§ **TO DO**: Quote the listing below in its entirety, omitting every image.

§ **SUPPLIED INFORMATION**:
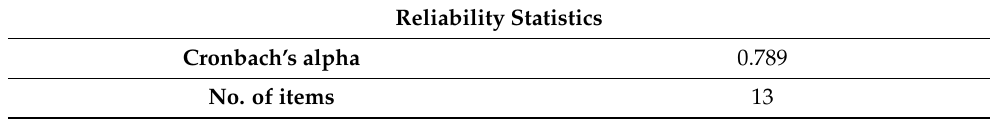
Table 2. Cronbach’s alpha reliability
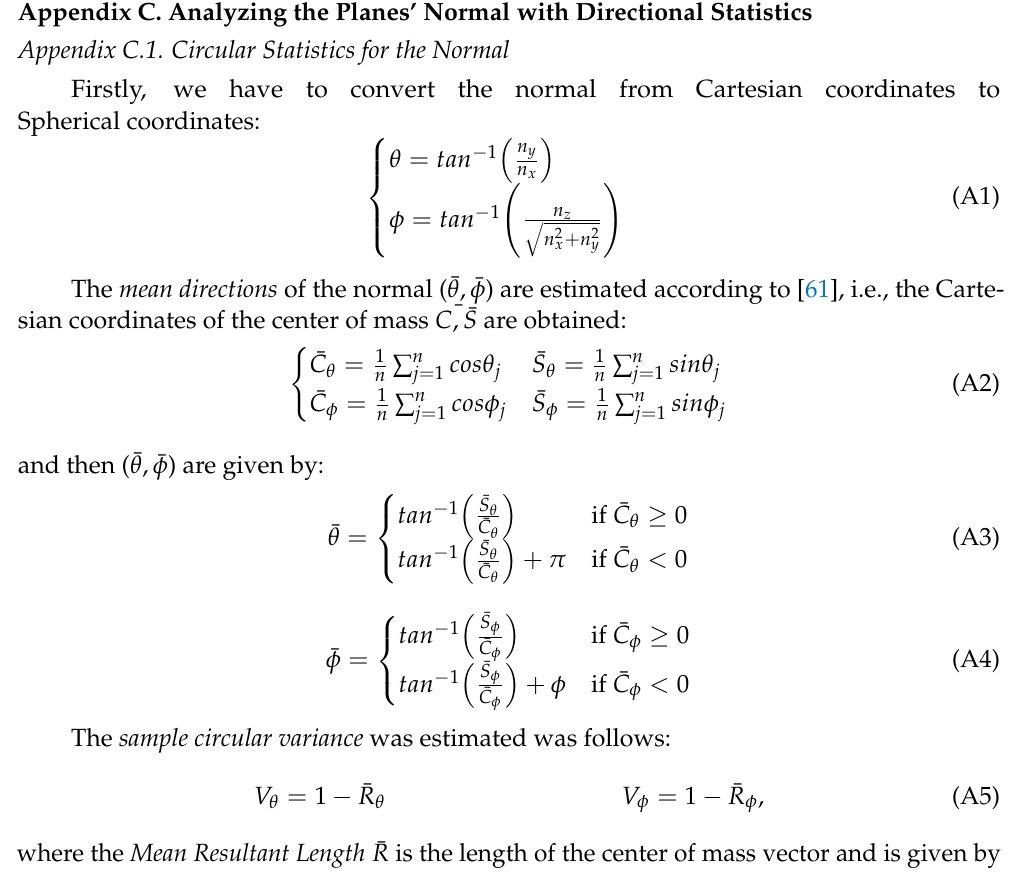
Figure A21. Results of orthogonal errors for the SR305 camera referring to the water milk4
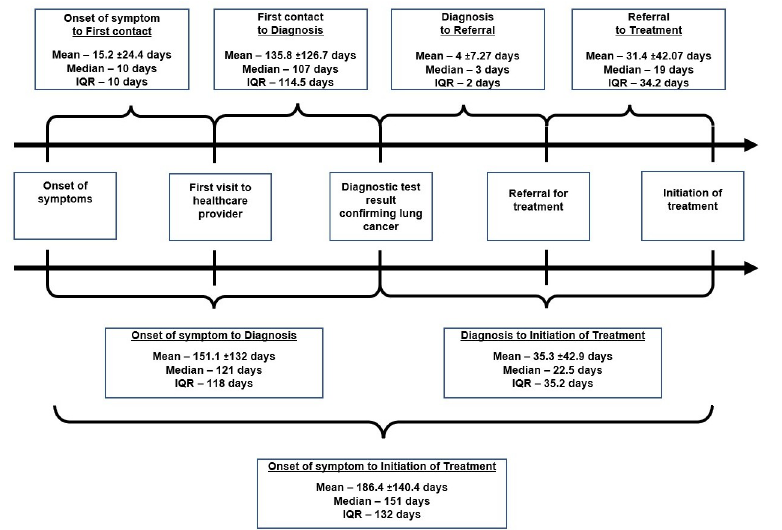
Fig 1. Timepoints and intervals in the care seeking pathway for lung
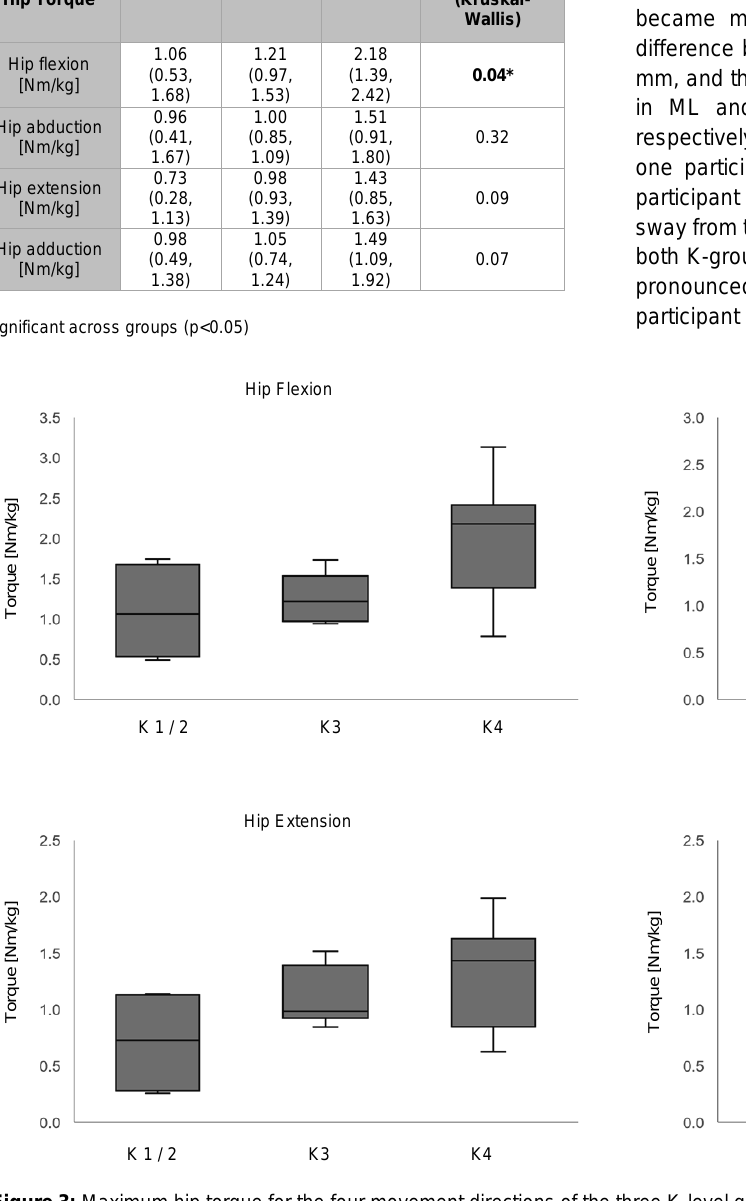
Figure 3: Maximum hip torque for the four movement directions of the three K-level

§ **ANSWER TO THIS TASK**:
Table 2. Cronbach’s alpha reliability
Figure A21. Results of orthogonal errors for the SR305 camera referring to the water milk4
Fig 1. Timepoints and intervals in the care seeking pathway for lung
Figure 3: Maximum hip torque for the four movement directions of the three K-level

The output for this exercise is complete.